Retro Game Retrieval Engine Design

Retro Game Retrieval Engine Design

By Lucas | July 19, 2017

Super Mario Bros 3

I’ve got a new Shiny web app that I’ve embedded on another site where I’m doing some experimental things, and I wanted to talk generally about how I created it. The web app can be found at the following link that allows the user to do interactive searches for similar classic games for home consoles from what are generally known as the third generation (NES, Sega Master System) through the sixth generation (Wii, PS2, Xbox). The similarity of games was determined based on text used to describe those games in Wikipedia articles. It was not a small project to put it together, and I got distracted numerous times through its creation, so this actually came together over several months.
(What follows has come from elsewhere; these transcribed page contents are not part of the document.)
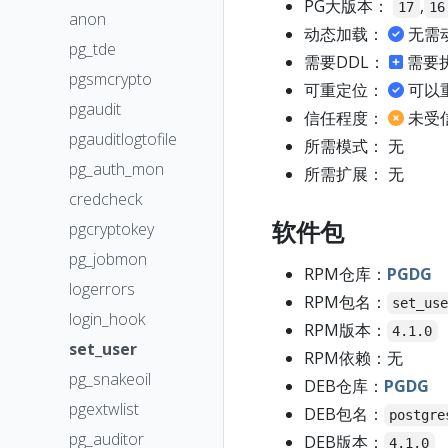
PG大版本：
,
17
16
anon
动态加载：
无需
pg_tde
需要DDL：
需要
pgsmcrypto
可重定位：
可以
pgaudit
信任程度：
未受
pgauditlogtofile
所需模式： 无
pg_auth_mon
所需扩展： 无
credcheck
软件包
pgcryptokey
pg_jobmon
RPM仓库：
PGDG
logerrors
RPM包名：
set_us
login_hook
RPM版本：
4.1.0
set_user
RPM依赖：无
pg_snakeoil
DEB仓库：
PGDG
pgextwlist
DEB包名：
postgre
pg_auditor
DEB版本：
4.1.0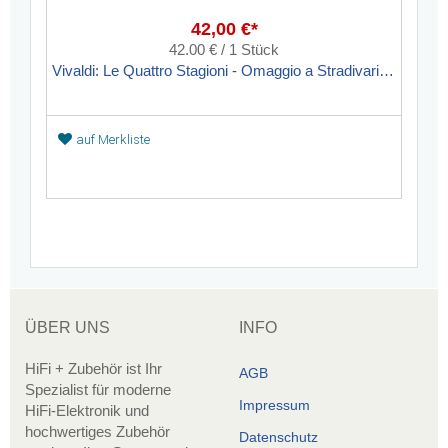
42,00 €*
42.00 € / 1 Stück
Vivaldi: Le Quattro Stagioni - Omaggio a Stradivari - Hybrid-SACD
auf Merkliste
ÜBER UNS
INFO
HiFi + Zubehör ist Ihr
AGB
Spezialist für moderne
Impressum
HiFi-Elektronik und
hochwertiges Zubehör
Datenschutz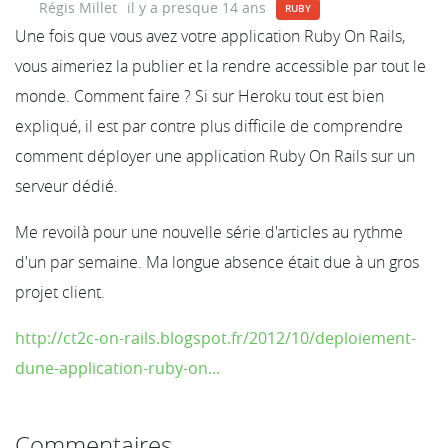
Régis Millet
il y a presque 14 ans
RUBY
Une fois que vous avez votre application Ruby On Rails,
vous aimeriez la publier et la rendre accessible par tout le
monde. Comment faire ? Si sur Heroku tout est bien
expliqué, il est par contre plus difficile de comprendre
comment déployer une application Ruby On Rails sur un
serveur dédié.
Me revoilà pour une nouvelle série d'articles au rythme
d'un par semaine. Ma longue absence était due à un gros
projet client.
http://ct2c-on-rails.blogspot.fr/2012/10/deploiement-
dune-application-ruby-on...
Commentaires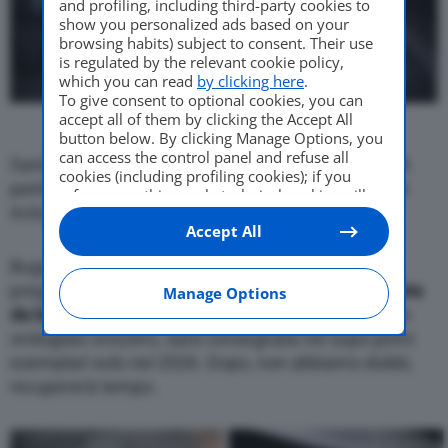
and profiling, including third-party cookies to
show you personalized ads based on your
browsing habits) subject to consent. Their use
is regulated by the relevant cookie policy,
which you can read
by clicking here
.
To give consent to optional cookies, you can
accept all of them by clicking the Accept All
button below. By clicking Manage Options, you
can access the control panel and refuse all
Sarà prodotta solo in 250 esemplari, a un prezzo di
cookies (including profiling cookies); if you
partenza, in Italia, di circa
4,7 milioni di euro
, tasse
refuse everything, only technical cookies will
incluse.
be used by default. Here is the list of
providers
.
Accept All
Cookie consent will be stored and applied also
to the other websites of Editoriale Nazionale
Bugatti Tourbillon, che presenta interni rivestiti in
and their subdomains. By expressing your
choice on this site, you will therefore not be
pregiatissima pelle e una
strumentazione composta
Manage Options
asked again on other Editoriale Nazionale
da ben 600 elementi
, non a caso sviluppata con un
websites that use the same consent
orologiaio svizzero, sarà consegnata nei supo primi
management platform (CMP). You can still
esemplari solo nel 2026. Dopo, non abbiamo dubbi,
modify or withdraw your choice at any time
through the “Privacy Settings” section.
recupererà tempo.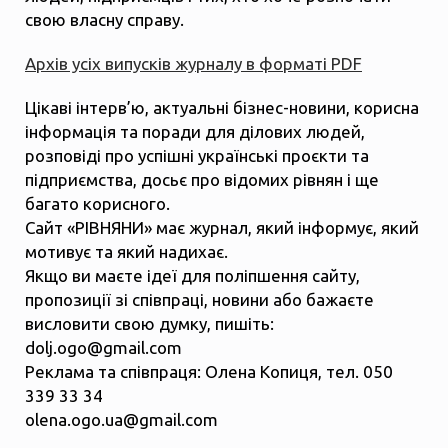
свою власну справу.
Архів усіх випусків журналу в форматі PDF
Цікаві інтерв’ю, актуальні бізнес-новини, корисна
інформація та поради для ділових людей,
розповіді про успішні українські проєкти та
підприємства, досьє про відомих рівнян і ще
багато корисного.
Сайт «РІВНЯНИ» має журнал, який інформує, який
мотивує та який надихає.
Якщо ви маєте ідеї для поліпшення сайту,
пропозиції зі співпраці, новини або бажаєте
висловити свою думку, пишіть:
dolj.ogo@gmail.com
Реклама та співпраця: Олена Копиця, тел. 050
339 33 34
olena.ogo.ua@gmail.com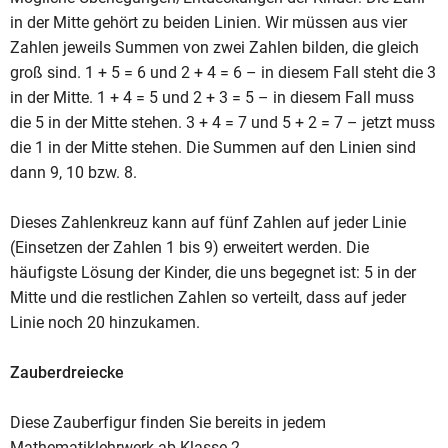
in der Mitte gehört zu beiden Linien. Wir müssen aus vier
Zahlen jeweils Summen von zwei Zahlen bilden, die gleich
groß sind. 1 + 5 = 6 und 2 + 4 = 6 – in diesem Fall steht die 3
in der Mitte. 1 + 4 = 5 und 2 + 3 = 5 – in diesem Fall muss
die 5 in der Mitte stehen. 3 + 4 = 7 und 5 + 2 = 7 – jetzt muss
die 1 in der Mitte stehen. Die Summen auf den Linien sind
dann 9, 10 bzw. 8.
Dieses Zahlenkreuz kann auf fünf Zahlen auf jeder Linie
(Einsetzen der Zahlen 1 bis 9) erweitert werden. Die
häufigste Lösung der Kinder, die uns begegnet ist: 5 in der
Mitte und die restlichen Zahlen so verteilt, dass auf jeder
Linie noch 20 hinzukamen.
Zauberdreiecke
Diese Zauberfigur finden Sie bereits in jedem
Mathematiklehrwerk ab Klasse 2.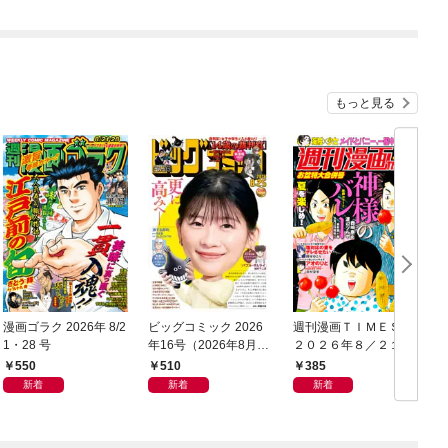
もっと見る
漫画ゴラク 2026年 8/2
ビッグコミック 2026
週刊漫画ＴＩＭＥＳ
1・28 号
年16号（2026年8月7
２０２６年８／２１・
日発売）
２８合併号
550
510
385
新着
新着
新着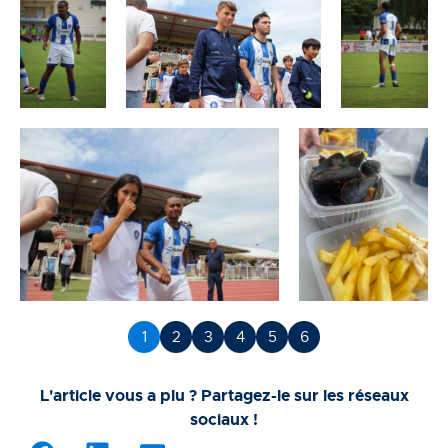
1
2
3
4
5
6
L'article vous a plu ? Partagez-le sur les réseaux
sociaux !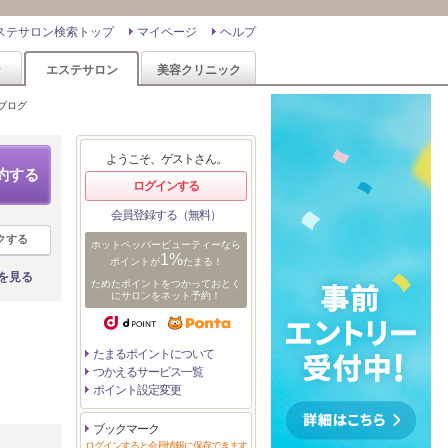
ステサロン検索トップ
マイページ
ヘルプ
ン
エステサロン
美容クリニック
ブログ
ようこそ、ゲストさん。
約する
ログインする
会員登録する（無料）
クする
ホットペッパービューティーなら
1%
ポイントが
たまる！
を見る
ためたポイントをつかっておとく
にサロンをネット予約！
たまるポイントについて
つかえるサービス一覧
ポイント設定変更
ブックマーク
リ
ログインすると会員情報に保存できます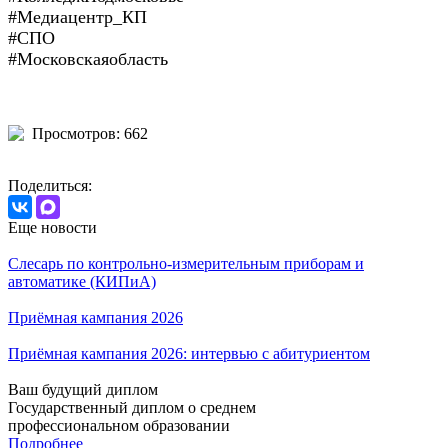
#Медиацентр_КП
#СПО
#Московскаяобласть
Просмотров: 662
Поделиться:
Еще новости
Слесарь по контрольно-измерительным приборам и
автоматике (КИПиА)
Приёмная кампания 2026
Приёмная кампания 2026: интервью с абитуриентом
Ваш будущий диплом
Государственный диплом о среднем
профессиональном образовании
Подробнее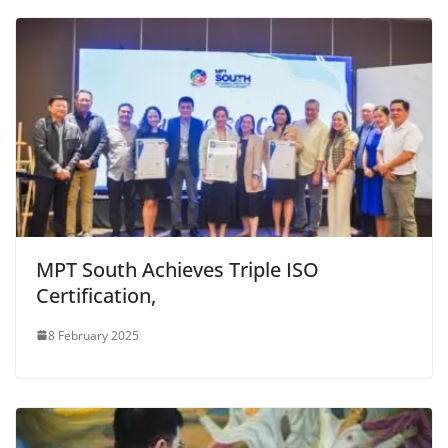
MPT South Achieves Triple ISO
Certification,
8 February 2025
Here’s my workflow at a high level:

Wikipedia contributors helpfully offer lists for just about every classic game system (example: Nintendo Entertainment System). Once I decided on a dozen or so systems to include, I easily had thousands of potential games to include. Unfortunately, there’s very little consistency as to how the game tables are constructed. This meant that to gather the links to individual game pages required a custom Beautiful Soup script for each page with a list of games.

Retrieve Game Data

Once the individual game pages had been determined, I needed the individual game page data. Luckily, this turned out to be a bit easier. Rather than use Beautiful Soup, the Wikipedia API was a simpler alternative. While using on page text wasn’t a perfect solution (some games in a series share the same Wikipedia page while other games point to the movie they are derived from), the vast majority of games do have a standalone page that tells the story of the game, as well as something about its development and history.

Create Word Embeddings

I used the Python module Gensim to create the word embeddings that I’d later use to rank the game similarity. I’ve been using Gensim for about a year now, but this still required some experimentation. I considered the following possibilities:

  1. A pretrained Word2Vec model with average word vectors
  2. A newly trained Word2Vec model with average word vectors
  3. A newly trained Doc2Vec model

Ultimately, I went with option 3. I have found Doc2Vec models difficult to train; my searches online suggest I’m not alone in this. However, during the course of this project, I found a paper on Doc2Vec that changed my approach and results. This topic could be an entire blog post, but the TLDR version is that the authors explain that it is critical to crank up the number of training epochs with Doc2Vec, typically into the hundreds. To understand this better, I suggest giving their paper a read or perusing their repo on this topic. In particular, this little snippet from their train.py file is gold as a starting point for looking for those golden Doc2Vec hyperparameters:

With only a few tweaks to these parameters to parallelize on more cores and take the number of epochs a bit higher (300), and about 12 hours of waiting, I had a model that was giving intuitive results.

Move to R/Shiny

Up to this point, everything I’d done had been in Python. However, I wanted a Shiny app to share my results. To make this work, I saved all of the document vectors I’d created to a CSV. In addition to creating the Shiny app itself, I needed an efficient way to do the cosine similarity calculation. Gensim offers that capability, but I was giving that up by moving to R. I needed to vectorize that calculation, and while I’ve gotten pretty comfortable with those sorts of broadcast calculations in Numpy in recent months, I haven’t had a need to do vectorized array operations in R. One solution turns out to be R’s “sweep” function.

Ultimately, the Shiny app itself is fairly simple. I haven’t built one in in a while now, and it gave me a chance to use a few features that are a little more recent to Shiny’s release history. I built with the Shinydashboard library, which allows for a great way way to responsively lay out the widgets within your Shiny app that feels more “dashboard-like.” I also added a few responsive info boxes, and I was pleased to see that Rstudio has integrated a ton of icons to choose from, including gaming icon that was appropriate for this app.

So if you’re curious, check out the results in the Shiny app. Not every result is completely intuitive, but most top results are, and some are very cool, like when Doc2Vec picks up on the fact that Castlevania and Van Helsing are both vampire hunter games.